How to accurately divide table rows in Document Understanding

So I have this pdf table that I’m trying to get thru taxonomy


I managed to get the columns correctly by adding the lines in between but. It seems that it can’t recognized the grey dotted lines in each row, so it messes up the output.

I’ve tried adding the rows this time like this.


But seems the row height are not the same in each pdf(the first row is bigger for this one). It can’t properly read or separate the rows. It would either merged two or more rows, or some rows would be missing. Is there anyway to make it see the lines better?

Hi @Shinjid

Are you using Form extractor for this, it should be able to extract the results though,
I’ll recommend going through the ML model, train ML on some documents and then use that ML Skill to extract the data.

Thanks :smiley:

Yes, I am using form extractor for this. Sorry for asking, is the ML Model and training the same as this vid tutorial online?
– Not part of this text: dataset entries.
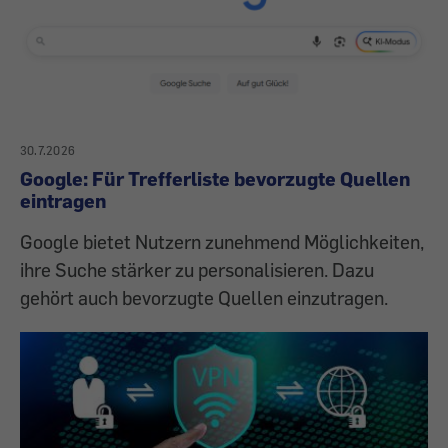
30.7.2026
Google: Für Trefferliste bevorzugte Quellen
eintragen
Google bietet Nutzern zunehmend Möglichkeiten,
ihre Suche stärker zu personalisieren. Dazu
gehört auch bevorzugte Quellen einzutragen.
I’m trying to follow this one and I managed to get the columns correctly. My online problem is that it reads the rows as one row(like a pivot).

Hi @Shinjid,

This video is having tutorial on Form Extractor and it’s different from ML Skill creation!!

1 Like

Do you have any guide I can follow?

Hi @Shinjid

you can follow this.

1 Like

Anyone knows for another way around this? Sad to say, we don’t have license yet for AI Fabric. I’ve tried Machine Learning Extractor but nothing fits with the endpoints available.